La Bourse ou la brique, pourquoi choisir?

Bourse et immobilier peuvent faire bon ménage. La preuve en a été donnée par une conférence organisée, entre autres, par Les Viviers.
Bourse et immobilier peuvent faire bon ménage. La preuve en a été donnée par une conférence organisée, entre autres, par Les Viviers. - D.R.

Investir en Bourse ou dans la brique ? Telle est la question qui a été posée lors d’une conférence qui a réuni dans les bureaux bruxellois de Treetop Asset Management, une société de placements en Bourse, l’agence immobilière Les Viviers, l’économiste Etienne de Callataÿ, ancien membre de la banque Degroof qui a lancé son propre fonds d’investissement au Luxembourg (Arcadia), et Philippe Berghmans, le fondateur de Treetop.

Un sujet qui est sur toutes les lèvres. S’il fallait tirer un enseignement, un seul, de la réunion, ce serait celui-ci : il ne faut jamais mettre tous ses œufs dans le même panier.
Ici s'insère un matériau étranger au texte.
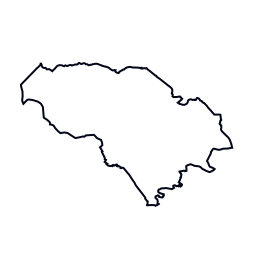 outline of Constantin Daicoviciu, Caras-Severin, Romania, rotated 258°
{"feature_id": "2599482B96346820083333", "entity_name": "Constantin Daicoviciu", "entity_type": "district", "adm_level": 2, "iso_a3": "ROU", "parent_name": "Romania", "parent_adm1": "Caras-Severin", "projection": "albers", "projection_center": [22.174, 45.533], "detail": "fine", "context": "isolated", "style": "outline", "palette": "ink", "viewbox_px": 256, "rotation_deg": 258, "n_neighbors": 0, "source": "geoboundaries", "source_scale": "gbopen_adm2", "svg_char_len": 5733}
<svg xmlns="http://www.w3.org/2000/svg" viewBox="0 0 256 256"><g transform="rotate(258 128 128)"><path d="M140.8,204.1L142.1,203.4L142.5,202.8L143.0,201.7L142.3,201.0L141.4,200.3L141.3,200.0L141.3,199.5L141.5,199.0L141.9,198.8L142.0,198.7L141.9,197.7L142.0,197.3L142.1,196.8L142.9,195.7L143.0,195.2L143.1,194.7L143.0,194.0L142.9,193.5L142.6,192.8L142.0,192.3L141.2,191.9L140.7,191.7L140.1,191.2L139.8,190.8L139.4,190.2L139.2,189.4L138.9,187.8L139.1,187.3L139.6,185.8L140.7,184.0L141.0,183.2L141.8,182.7L142.0,182.5L142.2,182.1L142.3,182.0L142.8,183.2L143.1,183.1L143.7,184.5L144.0,184.9L144.2,185.2L144.3,185.8L144.5,186.1L145.0,186.7L145.3,187.0L145.6,186.6L146.7,186.3L147.0,185.7L147.9,185.5L148.1,184.6L148.2,184.1L148.1,182.8L148.5,180.4L148.7,179.8L148.7,179.0L148.8,178.9L149.5,178.4L149.8,178.1L150.5,178.5L151.3,178.7L151.6,178.6L152.0,178.3L152.3,178.2L152.5,178.0L153.1,178.2L153.4,178.3L153.5,178.5L154.1,178.8L155.7,179.2L156.1,179.3L157.3,179.1L158.5,178.4L160.2,177.1L160.7,176.5L163.6,174.2L166.9,171.4L169.4,169.4L170.7,168.1L170.9,167.9L171.4,167.4L172.2,166.8L173.2,166.4L173.4,165.9L175.2,164.4L179.2,161.2L180.6,159.9L181.6,159.1L182.3,158.9L182.7,158.5L182.7,158.4L182.6,158.0L182.6,157.7L182.8,157.5L183.0,157.0L183.1,155.8L183.1,155.3L183.2,155.2L183.2,154.9L183.5,154.5L183.4,154.2L183.6,154.1L183.5,153.6L183.9,153.6L183.9,153.4L184.1,153.4L184.1,153.1L184.0,152.9L184.4,152.1L185.2,149.5L185.6,147.7L185.8,147.2L186.1,145.5L186.7,144.1L187.4,142.6L187.5,141.1L187.4,139.1L187.2,138.6L187.2,138.4L186.7,137.4L186.4,136.8L186.0,136.4L186.0,136.1L186.2,135.6L186.1,135.3L185.6,134.0L185.6,133.7L185.2,132.7L185.0,132.3L184.9,131.4L183.8,130.5L183.7,130.1L183.9,129.6L184.1,129.3L184.4,128.7L185.4,127.6L186.0,127.3L187.1,127.8L187.2,127.2L187.5,126.7L187.4,125.3L187.6,124.9L188.4,123.9L188.7,123.6L189.3,122.9L190.5,122.1L191.3,121.3L192.7,119.0L192.8,118.6L192.9,118.1L194.0,116.3L194.3,115.4L194.7,115.2L196.7,112.0L197.4,110.6L197.6,109.2L197.7,106.6L197.4,105.3L197.7,104.7L197.5,103.4L197.6,102.5L198.8,101.4L199.1,100.0L199.9,99.5L200.3,99.1L200.5,98.3L200.5,96.9L200.2,96.2L200.6,95.1L201.2,94.5L201.8,93.8L201.8,93.3L200.9,92.2L200.7,91.4L201.0,90.0L201.1,89.1L200.8,86.6L200.9,85.9L201.3,85.4L201.7,84.7L201.7,84.0L201.4,82.9L201.3,81.6L201.5,80.8L202.1,80.1L202.3,79.7L201.7,78.3L203.0,76.4L203.4,75.4L203.6,74.4L203.7,72.9L203.4,71.8L202.9,70.9L201.1,68.6L200.1,66.8L199.3,65.8L201.7,63.5L202.0,62.9L202.2,61.0L202.3,60.7L203.2,60.4L203.8,60.0L204.1,59.6L204.2,58.3L204.5,57.8L204.9,57.3L205.7,56.8L206.4,56.6L208.0,56.6L209.3,56.3L209.8,56.3L208.6,55.7L207.5,54.9L205.1,50.9L192.9,32.7L192.3,32.2L191.3,32.1L188.5,32.2L185.9,32.4L180.8,31.5L177.7,30.4L176.2,30.2L173.4,30.7L176.5,35.4L176.4,37.3L175.0,40.9L172.6,45.2L170.0,47.8L166.4,49.1L155.6,47.8L152.8,50.6L150.2,52.5L148.9,52.8L147.7,52.4L146.9,54.4L145.9,55.7L143.0,56.8L139.4,58.9L137.0,60.9L137.0,62.6L136.8,65.1L135.6,67.9L129.1,74.4L129.0,77.9L129.1,81.9L128.6,83.6L129.5,85.3L128.4,93.2L126.7,94.4L124.7,95.5L123.5,96.9L122.0,99.1L119.1,99.6L116.5,99.3L114.9,96.6L110.4,98.2L110.1,97.5L108.4,97.8L105.0,98.8L104.9,98.7L104.2,99.0L102.8,98.9L102.5,99.0L102.2,98.8L101.5,99.3L101.4,99.7L100.6,99.2L99.7,98.1L97.4,100.2L97.1,99.5L96.1,100.2L95.3,100.8L94.3,103.2L94.4,104.2L94.7,104.8L94.0,105.0L94.1,105.3L94.7,106.0L94.1,106.7L94.2,107.2L94.4,107.4L94.5,107.8L94.4,108.2L94.5,108.2L94.7,109.0L94.4,109.6L94.2,109.6L93.4,109.1L93.1,109.1L92.7,109.7L92.8,109.9L93.1,109.9L93.3,110.1L93.0,110.6L92.4,111.0L92.4,111.4L92.2,111.7L91.9,111.9L91.6,112.3L91.1,112.7L90.4,112.4L90.2,112.8L90.3,113.3L90.3,113.9L90.1,115.0L89.4,115.5L86.1,117.3L85.0,117.8L81.7,119.6L77.9,121.0L72.8,123.1L70.3,123.7L56.4,130.4L55.4,130.1L52.2,131.7L52.2,131.9L52.0,132.0L48.8,131.0L48.8,130.6L48.7,130.5L48.4,130.6L47.8,134.9L47.5,136.0L47.1,137.6L46.6,138.6L46.2,138.8L47.1,142.2L47.2,142.3L47.9,141.1L49.8,141.8L51.9,141.8L54.0,140.3L55.3,140.7L55.9,143.1L55.4,144.1L54.1,144.1L52.9,147.0L53.5,148.1L53.8,148.0L54.5,148.5L54.6,149.0L55.7,149.2L56.8,147.1L57.5,146.0L58.5,144.7L59.1,144.3L60.5,144.5L61.5,145.5L61.4,146.3L62.0,148.0L61.7,149.7L61.4,152.6L59.1,158.2L59.9,160.6L61.4,160.2L62.0,160.2L62.2,160.8L62.3,161.7L62.1,162.2L61.8,162.6L61.4,162.9L61.0,163.3L61.0,164.6L61.0,164.8L61.1,165.2L61.1,165.5L61.5,166.0L60.7,166.0L61.2,166.8L61.1,167.0L60.0,167.0L59.8,167.2L60.3,167.9L60.5,168.6L61.6,169.0L63.0,167.7L63.8,167.0L64.3,166.4L66.0,167.7L67.3,168.5L68.4,169.4L68.8,169.3L68.9,169.2L69.5,169.8L70.7,170.2L71.3,170.6L72.4,170.3L73.8,169.4L74.7,169.3L74.6,172.2L74.7,172.8L74.6,173.2L74.6,173.8L74.5,174.3L74.2,175.0L73.9,175.0L74.0,176.3L75.9,176.7L77.9,176.8L78.7,177.1L79.1,178.2L79.2,178.6L79.4,180.2L79.5,181.7L78.1,184.0L77.3,184.9L75.6,189.7L74.5,191.0L72.7,192.1L69.9,195.5L68.0,198.3L68.0,199.6L68.9,202.8L69.8,204.2L71.4,202.6L73.0,200.1L73.9,199.7L76.7,199.2L78.0,198.9L79.3,198.4L83.7,201.9L85.1,203.2L87.6,204.5L89.6,206.6L89.9,207.2L89.9,207.8L88.3,211.0L87.7,212.5L87.7,213.5L87.7,214.5L87.8,215.5L88.0,216.4L87.1,221.8L87.2,224.3L87.0,225.8L91.2,225.7L95.4,225.1L98.1,224.0L101.4,221.7L104.8,219.5L105.8,219.0L106.9,218.7L107.7,218.8L109.0,219.4L110.0,219.5L110.6,219.7L110.9,219.3L111.0,219.2L111.4,219.2L112.0,219.4L112.4,219.2L112.7,218.7L113.2,218.7L113.5,218.6L113.8,218.8L114.2,219.2L114.6,219.3L116.0,219.9L116.1,220.3L116.1,220.6L116.5,220.9L117.0,220.7L117.4,220.7L117.8,220.7L118.4,220.9L121.8,221.1L121.9,220.6L122.3,219.5L122.8,216.8L123.2,215.6L123.2,215.2L124.8,214.3L129.3,211.8L130.2,211.2L131.6,210.4L132.5,210.1L134.0,209.3L136.4,207.8L136.6,207.7L136.7,207.3L137.4,206.7L137.6,206.2L138.0,206.1L138.3,205.9L138.9,205.8L139.3,205.2L140.0,204.2L140.8,204.1Z" fill="none" stroke="#020617" stroke-width="2"/></g></svg>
Et donc, il est judicieux de miser à la fois sur la brique et sur la Bourse, mais en le faisant de manière réfléchie et consciencieuse. Bref, en bon père de famille.

Sur le volet purement immobilier de la réunion qui a rassemblé quelque 120 personnes, Jean Houtart, patron des Viviers, et Guillaume de Thier, le directeur de l’agence bruxelloise à Etterbeek, ont d’abord donné quelques chiffres. Chaque année, la Belgique se dote de 50.000 habitants supplémentaires. Le nombre de transactions immobilières a augmenté de 3,7 % entre 2017 et 2018 et les prix ont triplé depuis 1976.
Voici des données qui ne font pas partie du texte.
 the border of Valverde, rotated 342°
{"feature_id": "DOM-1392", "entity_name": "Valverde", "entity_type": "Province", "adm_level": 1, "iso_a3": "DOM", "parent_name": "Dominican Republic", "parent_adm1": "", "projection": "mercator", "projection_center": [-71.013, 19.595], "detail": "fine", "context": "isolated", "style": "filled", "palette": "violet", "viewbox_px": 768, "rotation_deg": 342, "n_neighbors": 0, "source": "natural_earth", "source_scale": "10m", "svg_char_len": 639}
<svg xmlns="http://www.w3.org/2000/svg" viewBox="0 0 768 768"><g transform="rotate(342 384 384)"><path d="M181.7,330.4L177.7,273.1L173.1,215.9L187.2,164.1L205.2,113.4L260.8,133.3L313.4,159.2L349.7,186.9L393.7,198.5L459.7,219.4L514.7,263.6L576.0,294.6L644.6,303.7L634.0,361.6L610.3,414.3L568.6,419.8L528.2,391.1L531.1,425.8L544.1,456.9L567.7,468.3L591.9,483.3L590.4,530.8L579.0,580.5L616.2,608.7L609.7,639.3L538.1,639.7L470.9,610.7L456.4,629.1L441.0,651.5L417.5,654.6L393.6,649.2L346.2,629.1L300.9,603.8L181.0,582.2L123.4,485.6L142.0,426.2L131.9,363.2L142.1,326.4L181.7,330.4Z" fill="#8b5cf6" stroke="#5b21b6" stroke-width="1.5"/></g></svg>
De quoi rassurer ceux qui veulent acheter une maison ou un appartement. « A moins d’une catastrophe, acheter de l’immobilier est toujours intéressant car le bien prend de la valeur avec le temps », insiste à ce sujet Jean Houtart. « Et le logement est comme le pain : c’est un bien vital. »

L’agent a ensuite brossé les différents types de rendements que l’on peut attendre quand on investit dans la brique. « Il y a d’abord celui lié à une localisation sécurisée », dit-il. « Il s’agit de biens situés dans un quartier moyen, ni haut de gamme ni bas de gamme, genre le Schaerbeek près de la place Meiser. Le rendement y sera entre 3 et 4 %. »

Deuxième type de rendement : celui offert par les biens situés dans une localisation en mutation. « C’est par exemple le quartier du Châtelain qui n’était pas, il y a 15 ans, le quartier branché qu’il est devenu aujourd’hui, ou le quartier près du centre commercial Docks Bruxsel à Schaerbeek ou au pied d’UP-Site, le long du canal », explique Jean Houtart. « Ce sont des zones qui sont devenues courtisées et où le rendement net se situe entre 4 et 4,5 %. »

Le troisième type de rendement est celui lié aux localisations prestigieuses. « Woluwe-Saint-Pierre ou Ixelles sont des communes dont on sait qu’elles resteront toujours attractives et recherchées. Rendement net : entre 2 et 3 % », argumente Jean Houtart.

Selon des chiffres communiqués lors de la conférence, le rendement immobilier résidentiel bruxellois varie en moyenne de 2,5 à 4 %. Sa courbe est d’ailleurs croissante et constante. Quant à la plus-value immobilière, elle oscille (en moyenne) entre 3 et 5 % par an dans l’ensemble de la Belgique et ce depuis dix ans. De quoi rassurer les futurs investisseurs. « Parmi les avantages de l’investissement immobilier, j’en citerai trois », conclut le patron des Viviers. « La stabilité d’un marché qui ne s’est pas effondré lors de la crise financière de 2008, l’effet de levier qui veut qu’avec 50.000 euros de fonds propres on peut acheter un bien à 200.000 euros, et la fiscalité relativement avantageuse qui entoure l’immobilier. Je pense notamment aux donations. Et puisque la moitié du patrimoine des Belges, qui ne sont pas des idiots, est dans l’immobilier, je veux croire que c’est un domaine dans lequel il est bon d’investir… » CQFD.